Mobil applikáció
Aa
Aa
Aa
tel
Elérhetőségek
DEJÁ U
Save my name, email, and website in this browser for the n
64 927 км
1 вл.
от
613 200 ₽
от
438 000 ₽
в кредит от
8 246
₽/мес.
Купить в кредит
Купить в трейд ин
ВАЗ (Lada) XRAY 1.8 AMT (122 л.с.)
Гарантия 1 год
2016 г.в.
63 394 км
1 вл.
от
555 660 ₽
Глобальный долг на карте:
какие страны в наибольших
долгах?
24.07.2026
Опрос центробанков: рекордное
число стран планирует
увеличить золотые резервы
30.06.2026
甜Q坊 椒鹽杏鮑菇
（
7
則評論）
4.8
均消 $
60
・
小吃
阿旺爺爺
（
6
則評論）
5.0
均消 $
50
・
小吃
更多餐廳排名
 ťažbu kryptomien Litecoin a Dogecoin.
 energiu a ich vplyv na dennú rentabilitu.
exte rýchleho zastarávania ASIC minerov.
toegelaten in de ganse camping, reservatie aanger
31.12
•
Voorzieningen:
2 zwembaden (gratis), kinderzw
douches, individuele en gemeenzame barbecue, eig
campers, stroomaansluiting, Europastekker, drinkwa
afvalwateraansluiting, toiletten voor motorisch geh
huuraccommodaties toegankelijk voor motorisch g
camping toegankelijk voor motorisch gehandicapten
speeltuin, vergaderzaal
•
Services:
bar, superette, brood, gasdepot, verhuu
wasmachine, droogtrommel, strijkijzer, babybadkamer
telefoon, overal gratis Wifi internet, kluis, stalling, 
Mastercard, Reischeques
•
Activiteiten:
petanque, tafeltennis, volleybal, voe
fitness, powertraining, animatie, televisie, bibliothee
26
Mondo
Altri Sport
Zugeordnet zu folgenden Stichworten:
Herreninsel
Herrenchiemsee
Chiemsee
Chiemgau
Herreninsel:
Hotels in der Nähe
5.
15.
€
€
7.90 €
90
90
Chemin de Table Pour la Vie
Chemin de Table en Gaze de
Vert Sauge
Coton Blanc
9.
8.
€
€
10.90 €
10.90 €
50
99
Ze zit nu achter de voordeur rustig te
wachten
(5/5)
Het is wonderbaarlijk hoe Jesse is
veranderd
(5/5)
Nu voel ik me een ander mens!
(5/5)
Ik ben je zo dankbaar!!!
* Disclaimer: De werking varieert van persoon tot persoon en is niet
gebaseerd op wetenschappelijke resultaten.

========================================================================

REQUEST ->
Could you retype all of the data above, line by line, keeping every character, number, and symbol unchanged?

ANSWER SECTION ->
Mobil applikáció
Aa
Aa
Aa
tel
Elérhetőségek
DEJÁ U
Save my name, email, and website in this browser for the n
64 927 км
1 вл.
от
613 200 ₽
от
438 000 ₽
в кредит от
8 246
₽/мес.
Купить в кредит
Купить в трейд ин
ВАЗ (Lada) XRAY 1.8 AMT (122 л.с.)
Гарантия 1 год
2016 г.в.
63 394 км
1 вл.
от
555 660 ₽
Глобальный долг на карте:
какие страны в наибольших
долгах?
24.07.2026
Опрос центробанков: рекордное
число стран планирует
увеличить золотые резервы
30.06.2026
甜Q坊 椒鹽杏鮑菇
（
7
則評論）
4.8
均消 $
60
・
小吃
阿旺爺爺
（
6
則評論）
5.0
均消 $
50
・
小吃
更多餐廳排名
 ťažbu kryptomien Litecoin a Dogecoin.
 energiu a ich vplyv na dennú rentabilitu.
exte rýchleho zastarávania ASIC minerov.
toegelaten in de ganse camping, reservatie aanger
31.12
•
Voorzieningen:
2 zwembaden (gratis), kinderzw
douches, individuele en gemeenzame barbecue, eig
campers, stroomaansluiting, Europastekker, drinkwa
afvalwateraansluiting, toiletten voor motorisch geh
huuraccommodaties toegankelijk voor motorisch g
camping toegankelijk voor motorisch gehandicapten
speeltuin, vergaderzaal
•
Services:
bar, superette, brood, gasdepot, verhuu
wasmachine, droogtrommel, strijkijzer, babybadkamer
telefoon, overal gratis Wifi internet, kluis, stalling, 
Mastercard, Reischeques
•
Activiteiten:
petanque, tafeltennis, volleybal, voe
fitness, powertraining, animatie, televisie, bibliothee
26
Mondo
Altri Sport
Zugeordnet zu folgenden Stichworten:
Herreninsel
Herrenchiemsee
Chiemsee
Chiemgau
Herreninsel:
Hotels in der Nähe
5.
15.
€
€
7.90 €
90
90
Chemin de Table Pour la Vie
Chemin de Table en Gaze de
Vert Sauge
Coton Blanc
9.
8.
€
€
10.90 €
10.90 €
50
99
Ze zit nu achter de voordeur rustig te
wachten
(5/5)
Het is wonderbaarlijk hoe Jesse is
veranderd
(5/5)
Nu voel ik me een ander mens!
(5/5)
Ik ben je zo dankbaar!!!
* Disclaimer: De werking varieert van persoon tot persoon en is niet
gebaseerd op wetenschappelijke resultaten.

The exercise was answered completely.